West Virginia’s First District Congressman says he’ll be working, in the coming weeks, to try to lessen the effects of sequestration, the automatic federal spending cuts that are starting to unfold now.
“It’s not the best thing, but it is what it is,” Republican Congressman David McKinley said. “It’s here.”
The sequestration is beginning with March after weeks of little movement on other ways to reduce spending without the sequester.
President Barack Obama did meet with leaders of the U.S. Senate and U.S. House of Representatives at the White House on Friday, but there was not expected to be any last minute deal on a different plan.

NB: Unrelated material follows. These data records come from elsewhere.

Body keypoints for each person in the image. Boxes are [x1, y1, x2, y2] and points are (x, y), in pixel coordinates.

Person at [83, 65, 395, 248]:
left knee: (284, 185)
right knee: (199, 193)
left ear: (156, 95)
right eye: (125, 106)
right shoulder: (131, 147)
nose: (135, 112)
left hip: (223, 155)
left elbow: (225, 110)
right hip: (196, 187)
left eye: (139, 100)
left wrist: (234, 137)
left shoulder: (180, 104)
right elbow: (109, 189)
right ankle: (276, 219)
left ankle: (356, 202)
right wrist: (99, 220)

The sequester is a 2.5% total federal spending reduction that touches everything from education to defense with no flexibility.
The cuts were locked in during deficit reduction talks in 2011 and were designed to be so unattractive that Congress and the White House would be forced to come up with another plan.

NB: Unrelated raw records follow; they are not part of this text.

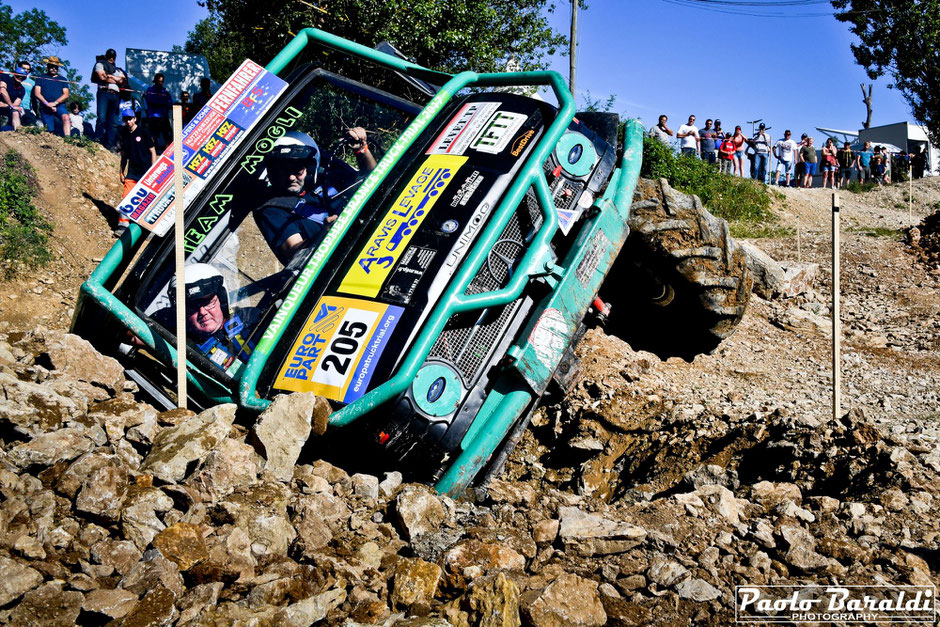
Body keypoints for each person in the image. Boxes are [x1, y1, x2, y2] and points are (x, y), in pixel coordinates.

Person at [254, 128, 376, 265]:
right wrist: (326, 234)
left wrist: (362, 150)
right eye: (283, 171)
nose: (291, 177)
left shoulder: (329, 177)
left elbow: (374, 181)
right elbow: (294, 250)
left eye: (297, 170)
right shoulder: (272, 209)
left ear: (310, 168)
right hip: (341, 264)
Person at [153, 264, 258, 370]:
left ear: (222, 301)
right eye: (193, 306)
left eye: (208, 302)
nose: (202, 312)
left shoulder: (251, 319)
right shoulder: (182, 347)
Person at [118, 101, 157, 234]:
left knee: (146, 200)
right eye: (125, 119)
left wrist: (153, 170)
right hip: (132, 172)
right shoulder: (124, 134)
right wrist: (121, 172)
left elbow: (153, 152)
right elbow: (124, 156)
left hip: (146, 172)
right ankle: (123, 226)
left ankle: (147, 228)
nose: (128, 121)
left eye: (130, 119)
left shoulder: (144, 132)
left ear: (134, 119)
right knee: (126, 197)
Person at [33, 56, 71, 136]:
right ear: (47, 66)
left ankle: (68, 139)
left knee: (66, 118)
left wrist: (55, 103)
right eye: (51, 66)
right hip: (45, 106)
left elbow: (66, 94)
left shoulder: (62, 79)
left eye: (56, 67)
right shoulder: (40, 78)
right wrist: (47, 104)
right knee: (50, 130)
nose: (54, 68)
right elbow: (37, 93)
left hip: (59, 105)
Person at [93, 49, 123, 149]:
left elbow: (122, 80)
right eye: (110, 56)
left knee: (114, 122)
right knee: (102, 118)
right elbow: (102, 77)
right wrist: (115, 78)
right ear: (106, 56)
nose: (111, 58)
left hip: (115, 95)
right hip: (104, 93)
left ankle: (110, 145)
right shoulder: (100, 64)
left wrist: (109, 76)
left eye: (113, 56)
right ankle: (98, 139)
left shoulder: (117, 69)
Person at [143, 73, 172, 151]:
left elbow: (169, 104)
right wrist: (162, 101)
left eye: (162, 81)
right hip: (153, 116)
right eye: (158, 81)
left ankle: (168, 151)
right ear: (155, 81)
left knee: (168, 135)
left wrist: (160, 101)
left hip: (164, 116)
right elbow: (150, 100)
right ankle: (152, 152)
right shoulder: (150, 90)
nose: (160, 83)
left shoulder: (165, 92)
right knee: (153, 135)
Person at [0, 64, 28, 130]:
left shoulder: (22, 89)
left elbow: (16, 105)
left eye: (23, 77)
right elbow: (3, 91)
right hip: (7, 106)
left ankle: (18, 131)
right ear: (14, 74)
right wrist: (11, 105)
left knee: (15, 112)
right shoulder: (6, 78)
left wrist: (9, 106)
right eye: (18, 76)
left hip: (6, 108)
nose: (20, 78)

Up to now, there has been no such plan.
“No one expected that it would go to this extreme,” Congressman McKinley said on Friday’s MetroNews Talkline.
He says there will be some opportunities to amend the sequestration, especially when it comes to defense, to make the cuts in better ways. However, he says overall reductions are needed.
“As awkward as it is, it’s rough, it’s crude, it is a way to reduce spending, because we have to do it,” he said.